▶ [Exercises to complete]
• 1. From the Georgia prison article, transcribe the passage starting at "Governor Deal's focus" and ending at "The Atlanta Journal-Constitution.".
• 2. List every state that the Georgia prison article names as having an increase in sentenced prisoners in 2013.

▶ [Extract]
────────────────

DOJ Report: California's Prison Population Increased, While Georgia had Fewer Inmates in 2013

Governor Nathan Deal (R - Georgia) made criminal justice reform a key part of his first term agenda.

Shortly after taking office, Governor Deal convened the Special Council on Criminal Justice Reform for Georgians to look at ways the state could, according to Deal, "get to work on promoting recovery and rehabilitation rather than a system that simply hardens criminals."

For three consecutive years, the Governor signed into law criminal justice reform bills that: A.) establishes alternatives to incarceration for low-level, non-violent drug and property offenders and reserves expensive prison beds for the most dangerous offenders; B.) restores judicial discretion by allowing a departure from mandatory minimum sentences in some very limited circumstances; and C.) help rehabilitated offenders successfully re-enter society by removing barriers to employment, housing and education.

Governor Deal's focus criminal justice reform seems to be paying off.

An Atlanta Journal Constitution report said fewer black Georgians are being sent to prison.

Black people still make up more than 60 percent of the state prison population. But in just the past five years, the number of black men being sent to prison has declined 19 percent, and the number of black women has tumbled 33 percent, according to Department of Corrections data obtained by The Atlanta Journal-Constitution.

Rankin and Sheinin (2 August 2014). Fewer black Georgians sent to prison. Atlanta Journal Constitution. Retrieved on 17 September 2014.

In addition, new data from the Justice Department's Bureau of Justice Statistics says that while the number of sentenced prisoners grew in 27 states --including three of the four states with the largest prison populations: Texas (up 2 percent), California (up 1 percent), and Florida (up 1 percent)-- sentenced prisoners in Georgia decreased by 1 percent in 2013.

“Since taking office, I have spearheaded legislation to overhaul Georgia’s adult and juvenile criminal justice systems because we simply could not afford the continually increasing costs of incarceration,” Deal said. “Accountability court funding and improved rules for probation detention centers have successfully addressed the large jail backlog and high costs paid to counties housing state offenders. By identifying low-risk, nonviolent offenders and more effective ways to rehabilitate them, we are steering these offenders away from a life of crime and reserving our expensive prison beds for the violent offenders who pose a public safety risk.”

────────────────

▶ [Available data]

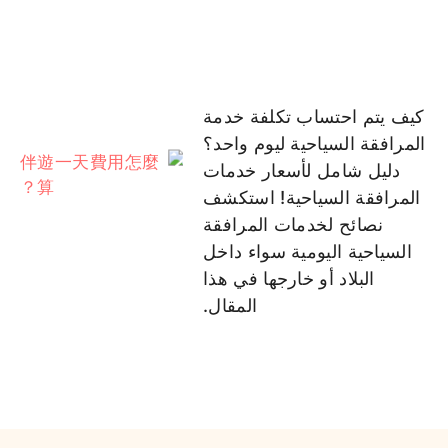
كيف يتم احتساب تكلفة خدمة
المرافقة السياحية ليوم واحد؟
دليل شامل لأسعار خدمات
المرافقة السياحية! استكشف
نصائح لخدمات المرافقة
السياحية اليومية سواء داخل
البلاد أو خارجها في هذا
المقال.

────────────────

▶ [Numbered answers]
• 1.
Governor Deal's focus criminal justice reform seems to be paying off.

An Atlanta Journal Constitution report said fewer black Georgians are being sent to prison.

Black people still make up more than 60 percent of the state prison population. But in just the past five years, the number of black men being sent to prison has declined 19 percent, and the number of black women has tumbled 33 percent, according to Department of Corrections data obtained by The Atlanta Journal-Constitution.

• 2.
Texas
California
Florida